Was Eva Peron a power vixen or a saint? We can hardly tell from Alan Parker’s logy, bombastic musical, in which her fabulous rise and fall is rendered as a series of sluggishly dissociated production numbers that barely allow her to become human. Madonna seems intent on stamping out any trace of her vital pop-star vulgarity. She erases her own charisma, receding into the murk of Andrew Lloyd Webber’s luridly dated kitsch. — OG
SHARPEST ACCESSORY In 101 DALMATIANS, Glenn Close’s gloves had fingernails of their own.
BIGGEST TANGLE MISSION: IMPOSSIBLE’s plot was so knotty, Tom Cruise didn’t realize Emmanuelle Beart was waiting to be kissed.
BEST AIRBORNE HAZARD The storm-tossed cows in TWISTER.
BEST AIRBORNE SNACK The title fruit of JAMES AND THE GIANT PEACH, held aloft by 502 seagulls.
MOST IN NEED OF COLORIZATION The sunless MARY REILLY, in which the murk of Dr. Jekyll’s London put Julia Roberts’ face beyond the pale.
BOLDEST ACROBAT UNDER THE BIG TOP Sporting a muumuu, riding a sedan chair, playing piano duets with a 28-inch man — former world’s greatest actor Marlon Brando walked the tightrope between high camp and high crap in THE ISLAND OF DR. MOREAU.
MOST IN NEED OF BETTER VEHICLES SPEEDster Keanu Reeves didn’t reach us with CHAIN REACTION or FEELING MINNESOTA.
MOST CONVINCING AS A CARTOON HEROINE Demi Moore, in STRIPTEASE, not HUNCHBACK OF NOTRE DAME.
BEST USE OF A PROPER LADY Mary Tyler Moore flashed her bra and swore in FLIRTING WITH DISASTER.
SCARIEST BLOKE WE COULDN’T UNDERSTAND Expelling Scottish obscenities in a torrent, Robert Carlyle’s pub-smashing sociopath Begbie made himself bloody clear in TRAINSPOTTING.

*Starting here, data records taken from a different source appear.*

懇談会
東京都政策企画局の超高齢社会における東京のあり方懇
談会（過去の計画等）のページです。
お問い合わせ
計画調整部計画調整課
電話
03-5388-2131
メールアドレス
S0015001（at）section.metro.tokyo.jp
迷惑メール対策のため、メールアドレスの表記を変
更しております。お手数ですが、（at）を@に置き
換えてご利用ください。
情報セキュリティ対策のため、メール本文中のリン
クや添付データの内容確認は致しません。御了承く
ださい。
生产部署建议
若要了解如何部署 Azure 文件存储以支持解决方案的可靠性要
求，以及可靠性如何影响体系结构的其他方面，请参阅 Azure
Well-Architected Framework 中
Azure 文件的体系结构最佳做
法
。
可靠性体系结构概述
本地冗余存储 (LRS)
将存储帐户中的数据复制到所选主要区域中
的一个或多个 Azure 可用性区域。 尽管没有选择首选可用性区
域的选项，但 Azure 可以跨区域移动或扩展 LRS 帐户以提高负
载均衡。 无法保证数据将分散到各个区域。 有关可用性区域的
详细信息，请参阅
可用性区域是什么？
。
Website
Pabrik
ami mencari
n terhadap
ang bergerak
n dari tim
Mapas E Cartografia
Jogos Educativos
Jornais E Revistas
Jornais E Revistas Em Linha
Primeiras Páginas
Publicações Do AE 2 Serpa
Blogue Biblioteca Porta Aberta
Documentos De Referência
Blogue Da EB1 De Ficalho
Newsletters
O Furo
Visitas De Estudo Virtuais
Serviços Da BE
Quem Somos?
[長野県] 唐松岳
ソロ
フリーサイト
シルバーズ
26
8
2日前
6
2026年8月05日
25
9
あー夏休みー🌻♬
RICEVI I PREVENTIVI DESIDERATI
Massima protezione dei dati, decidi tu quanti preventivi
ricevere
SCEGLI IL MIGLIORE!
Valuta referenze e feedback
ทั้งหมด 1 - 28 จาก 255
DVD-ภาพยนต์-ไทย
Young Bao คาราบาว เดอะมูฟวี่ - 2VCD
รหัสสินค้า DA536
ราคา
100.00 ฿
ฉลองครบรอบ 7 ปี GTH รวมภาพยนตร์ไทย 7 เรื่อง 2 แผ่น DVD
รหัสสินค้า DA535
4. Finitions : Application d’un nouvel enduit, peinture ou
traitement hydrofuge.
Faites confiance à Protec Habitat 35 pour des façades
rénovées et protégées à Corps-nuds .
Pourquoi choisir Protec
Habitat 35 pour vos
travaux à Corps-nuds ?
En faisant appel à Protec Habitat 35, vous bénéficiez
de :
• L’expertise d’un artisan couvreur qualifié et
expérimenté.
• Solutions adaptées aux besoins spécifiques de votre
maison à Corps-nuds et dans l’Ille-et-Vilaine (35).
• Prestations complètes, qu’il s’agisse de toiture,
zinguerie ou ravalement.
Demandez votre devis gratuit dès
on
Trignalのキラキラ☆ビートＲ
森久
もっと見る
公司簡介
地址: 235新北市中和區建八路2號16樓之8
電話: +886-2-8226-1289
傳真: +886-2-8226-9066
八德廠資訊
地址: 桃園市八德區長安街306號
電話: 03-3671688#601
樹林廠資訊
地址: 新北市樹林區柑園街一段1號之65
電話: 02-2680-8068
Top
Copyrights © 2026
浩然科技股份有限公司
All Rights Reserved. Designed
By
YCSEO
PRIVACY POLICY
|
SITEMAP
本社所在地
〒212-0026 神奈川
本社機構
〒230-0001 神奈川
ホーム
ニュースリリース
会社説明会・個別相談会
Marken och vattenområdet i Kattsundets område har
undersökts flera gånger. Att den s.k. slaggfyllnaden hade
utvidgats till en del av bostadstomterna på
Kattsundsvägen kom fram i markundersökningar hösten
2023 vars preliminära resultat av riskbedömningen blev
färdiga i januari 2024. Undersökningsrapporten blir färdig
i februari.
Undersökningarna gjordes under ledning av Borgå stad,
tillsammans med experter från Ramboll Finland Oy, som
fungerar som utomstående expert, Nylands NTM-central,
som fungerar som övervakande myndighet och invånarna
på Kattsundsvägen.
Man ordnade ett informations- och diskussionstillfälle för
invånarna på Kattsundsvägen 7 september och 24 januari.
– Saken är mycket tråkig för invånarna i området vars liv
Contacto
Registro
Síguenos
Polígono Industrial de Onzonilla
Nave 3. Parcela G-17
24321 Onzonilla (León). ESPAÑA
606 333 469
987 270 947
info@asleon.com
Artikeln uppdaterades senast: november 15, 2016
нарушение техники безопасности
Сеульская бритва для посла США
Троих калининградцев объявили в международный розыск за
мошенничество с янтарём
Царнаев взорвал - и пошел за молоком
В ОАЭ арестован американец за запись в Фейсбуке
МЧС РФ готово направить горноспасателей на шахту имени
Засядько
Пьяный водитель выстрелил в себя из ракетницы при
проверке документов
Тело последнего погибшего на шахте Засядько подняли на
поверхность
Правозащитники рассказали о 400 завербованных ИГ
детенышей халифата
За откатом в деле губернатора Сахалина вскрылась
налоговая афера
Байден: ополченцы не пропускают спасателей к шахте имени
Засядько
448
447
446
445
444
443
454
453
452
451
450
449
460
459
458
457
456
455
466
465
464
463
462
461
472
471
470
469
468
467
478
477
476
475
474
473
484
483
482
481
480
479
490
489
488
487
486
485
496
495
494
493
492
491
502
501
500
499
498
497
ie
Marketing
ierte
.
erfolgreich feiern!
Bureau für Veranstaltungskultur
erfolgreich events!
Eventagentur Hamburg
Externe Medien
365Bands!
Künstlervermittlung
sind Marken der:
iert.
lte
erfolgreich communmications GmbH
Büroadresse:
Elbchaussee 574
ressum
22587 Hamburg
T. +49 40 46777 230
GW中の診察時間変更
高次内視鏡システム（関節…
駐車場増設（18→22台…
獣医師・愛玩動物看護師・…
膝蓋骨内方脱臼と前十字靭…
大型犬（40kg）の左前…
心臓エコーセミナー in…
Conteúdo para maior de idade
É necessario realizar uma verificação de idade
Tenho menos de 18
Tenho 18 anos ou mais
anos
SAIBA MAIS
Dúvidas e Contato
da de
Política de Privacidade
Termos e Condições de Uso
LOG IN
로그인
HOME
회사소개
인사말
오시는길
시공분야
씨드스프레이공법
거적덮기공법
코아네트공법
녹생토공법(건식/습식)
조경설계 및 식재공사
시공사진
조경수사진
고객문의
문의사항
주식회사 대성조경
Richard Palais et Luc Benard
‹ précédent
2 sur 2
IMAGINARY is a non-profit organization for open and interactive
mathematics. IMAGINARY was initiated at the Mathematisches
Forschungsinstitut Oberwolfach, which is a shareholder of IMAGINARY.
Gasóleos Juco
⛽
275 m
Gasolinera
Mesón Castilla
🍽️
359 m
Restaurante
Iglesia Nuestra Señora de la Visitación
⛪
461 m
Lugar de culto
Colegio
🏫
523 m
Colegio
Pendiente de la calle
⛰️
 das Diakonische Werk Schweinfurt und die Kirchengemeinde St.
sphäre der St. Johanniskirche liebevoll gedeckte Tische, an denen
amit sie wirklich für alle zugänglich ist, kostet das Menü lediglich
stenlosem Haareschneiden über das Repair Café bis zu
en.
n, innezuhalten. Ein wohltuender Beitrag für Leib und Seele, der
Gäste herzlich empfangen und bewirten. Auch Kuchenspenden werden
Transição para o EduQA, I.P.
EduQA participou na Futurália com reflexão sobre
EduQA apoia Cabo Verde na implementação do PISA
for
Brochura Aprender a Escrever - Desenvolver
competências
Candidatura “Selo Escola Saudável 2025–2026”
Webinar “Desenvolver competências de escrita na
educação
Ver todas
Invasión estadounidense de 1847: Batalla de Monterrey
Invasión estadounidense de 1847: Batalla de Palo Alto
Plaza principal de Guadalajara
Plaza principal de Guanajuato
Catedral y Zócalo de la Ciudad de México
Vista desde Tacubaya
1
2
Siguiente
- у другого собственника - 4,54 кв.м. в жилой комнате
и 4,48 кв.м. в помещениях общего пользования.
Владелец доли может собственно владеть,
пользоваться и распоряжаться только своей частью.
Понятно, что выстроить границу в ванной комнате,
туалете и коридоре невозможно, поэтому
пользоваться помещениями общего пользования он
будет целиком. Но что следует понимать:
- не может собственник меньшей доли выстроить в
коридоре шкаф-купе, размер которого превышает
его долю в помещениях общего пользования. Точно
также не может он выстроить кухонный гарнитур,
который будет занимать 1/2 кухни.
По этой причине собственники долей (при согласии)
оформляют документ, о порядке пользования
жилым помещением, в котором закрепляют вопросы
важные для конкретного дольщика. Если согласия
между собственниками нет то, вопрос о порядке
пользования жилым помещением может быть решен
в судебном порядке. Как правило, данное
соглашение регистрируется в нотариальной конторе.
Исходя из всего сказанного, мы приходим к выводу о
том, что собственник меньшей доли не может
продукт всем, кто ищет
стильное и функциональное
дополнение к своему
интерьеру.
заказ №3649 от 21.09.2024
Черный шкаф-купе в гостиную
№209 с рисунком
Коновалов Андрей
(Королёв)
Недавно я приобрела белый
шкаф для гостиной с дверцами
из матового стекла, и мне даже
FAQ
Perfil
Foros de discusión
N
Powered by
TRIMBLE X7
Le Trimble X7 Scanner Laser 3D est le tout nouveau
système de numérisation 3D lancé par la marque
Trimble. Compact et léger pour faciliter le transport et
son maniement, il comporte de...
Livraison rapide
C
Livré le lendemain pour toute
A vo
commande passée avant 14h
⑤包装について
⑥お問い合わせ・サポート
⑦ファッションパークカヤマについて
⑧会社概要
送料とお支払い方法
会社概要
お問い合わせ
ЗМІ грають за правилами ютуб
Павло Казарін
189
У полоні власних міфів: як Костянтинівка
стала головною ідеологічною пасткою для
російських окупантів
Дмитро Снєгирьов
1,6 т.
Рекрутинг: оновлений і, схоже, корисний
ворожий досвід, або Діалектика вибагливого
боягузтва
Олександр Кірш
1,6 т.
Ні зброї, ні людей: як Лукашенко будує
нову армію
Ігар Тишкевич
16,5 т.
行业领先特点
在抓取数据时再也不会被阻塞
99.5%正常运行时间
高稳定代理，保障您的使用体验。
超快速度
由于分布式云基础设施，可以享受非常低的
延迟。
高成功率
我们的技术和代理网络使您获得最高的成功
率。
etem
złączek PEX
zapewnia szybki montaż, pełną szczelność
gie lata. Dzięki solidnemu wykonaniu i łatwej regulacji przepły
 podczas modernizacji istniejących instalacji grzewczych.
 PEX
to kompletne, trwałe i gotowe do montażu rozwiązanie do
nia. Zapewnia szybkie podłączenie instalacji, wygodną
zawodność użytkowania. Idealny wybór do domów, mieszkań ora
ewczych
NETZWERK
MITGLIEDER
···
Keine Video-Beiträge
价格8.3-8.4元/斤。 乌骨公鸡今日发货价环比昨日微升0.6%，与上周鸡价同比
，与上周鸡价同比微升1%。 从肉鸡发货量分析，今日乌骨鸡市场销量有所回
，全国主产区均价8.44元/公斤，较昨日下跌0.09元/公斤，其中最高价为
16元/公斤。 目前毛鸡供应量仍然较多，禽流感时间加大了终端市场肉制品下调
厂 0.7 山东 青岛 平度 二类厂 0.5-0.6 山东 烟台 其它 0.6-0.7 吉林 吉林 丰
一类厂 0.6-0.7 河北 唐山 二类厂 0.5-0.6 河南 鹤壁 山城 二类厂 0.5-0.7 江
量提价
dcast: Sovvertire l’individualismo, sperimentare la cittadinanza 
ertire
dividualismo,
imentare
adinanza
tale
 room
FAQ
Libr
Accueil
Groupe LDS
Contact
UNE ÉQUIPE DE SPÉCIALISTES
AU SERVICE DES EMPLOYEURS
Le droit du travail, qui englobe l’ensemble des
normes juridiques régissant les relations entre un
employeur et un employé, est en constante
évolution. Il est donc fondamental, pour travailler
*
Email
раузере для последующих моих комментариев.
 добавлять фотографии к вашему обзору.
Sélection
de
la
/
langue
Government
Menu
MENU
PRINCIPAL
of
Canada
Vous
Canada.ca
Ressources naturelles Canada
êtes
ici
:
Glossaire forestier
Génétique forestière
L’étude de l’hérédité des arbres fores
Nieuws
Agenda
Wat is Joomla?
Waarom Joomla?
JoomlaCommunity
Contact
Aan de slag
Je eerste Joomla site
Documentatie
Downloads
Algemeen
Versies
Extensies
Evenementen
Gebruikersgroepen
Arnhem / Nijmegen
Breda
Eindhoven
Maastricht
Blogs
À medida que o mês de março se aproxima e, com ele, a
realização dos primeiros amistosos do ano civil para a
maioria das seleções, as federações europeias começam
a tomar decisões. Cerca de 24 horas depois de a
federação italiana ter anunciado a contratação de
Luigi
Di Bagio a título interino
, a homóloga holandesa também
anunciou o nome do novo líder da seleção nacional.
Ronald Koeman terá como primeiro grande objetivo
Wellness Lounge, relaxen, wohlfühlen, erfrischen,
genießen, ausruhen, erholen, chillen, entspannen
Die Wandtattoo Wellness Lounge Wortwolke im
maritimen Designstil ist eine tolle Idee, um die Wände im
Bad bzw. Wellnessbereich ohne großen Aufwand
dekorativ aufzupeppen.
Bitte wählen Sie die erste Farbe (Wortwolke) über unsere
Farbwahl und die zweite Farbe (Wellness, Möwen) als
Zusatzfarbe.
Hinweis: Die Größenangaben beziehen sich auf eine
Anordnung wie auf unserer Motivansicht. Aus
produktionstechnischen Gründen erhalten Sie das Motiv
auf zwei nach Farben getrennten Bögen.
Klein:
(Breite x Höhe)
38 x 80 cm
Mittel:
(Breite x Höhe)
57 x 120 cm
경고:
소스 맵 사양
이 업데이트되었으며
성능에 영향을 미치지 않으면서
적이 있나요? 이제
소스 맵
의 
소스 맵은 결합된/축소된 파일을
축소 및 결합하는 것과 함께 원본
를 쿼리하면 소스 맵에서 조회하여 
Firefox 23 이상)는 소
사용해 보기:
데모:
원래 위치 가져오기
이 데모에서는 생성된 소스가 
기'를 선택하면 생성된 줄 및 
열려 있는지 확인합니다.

SWEETEST BLOKE WE COULDN’T UNDERSTAND Stammering half to himself, making nervous mantras of wordplays, Aussie Geoffrey Rush’s damaged pianist exhibited a whole new kind of practiced charm in SHINE.
BEST SHORT FILM RANSOM’s thrill-spilling ad
UNLIKELIEST BROTHERS George Clooney and Quentin Tarantino in FROM DUSK TILL DAWN.
LEAST IN NEED OF CAFFEINE ROMEO & JULIET’s jump-cutting, soundtrack-pumping, Bard-baiting director Baz Luhrmann.
BIGGEST CINEMA WATERSHED Let history record that in HAPPY GILMORE Adam Sandler plays a man who falls in love with his publicist.
MOVIE MOST LIKELY TO BE MENTIONED INDEPENDENCE DAY. Didja happen to see it?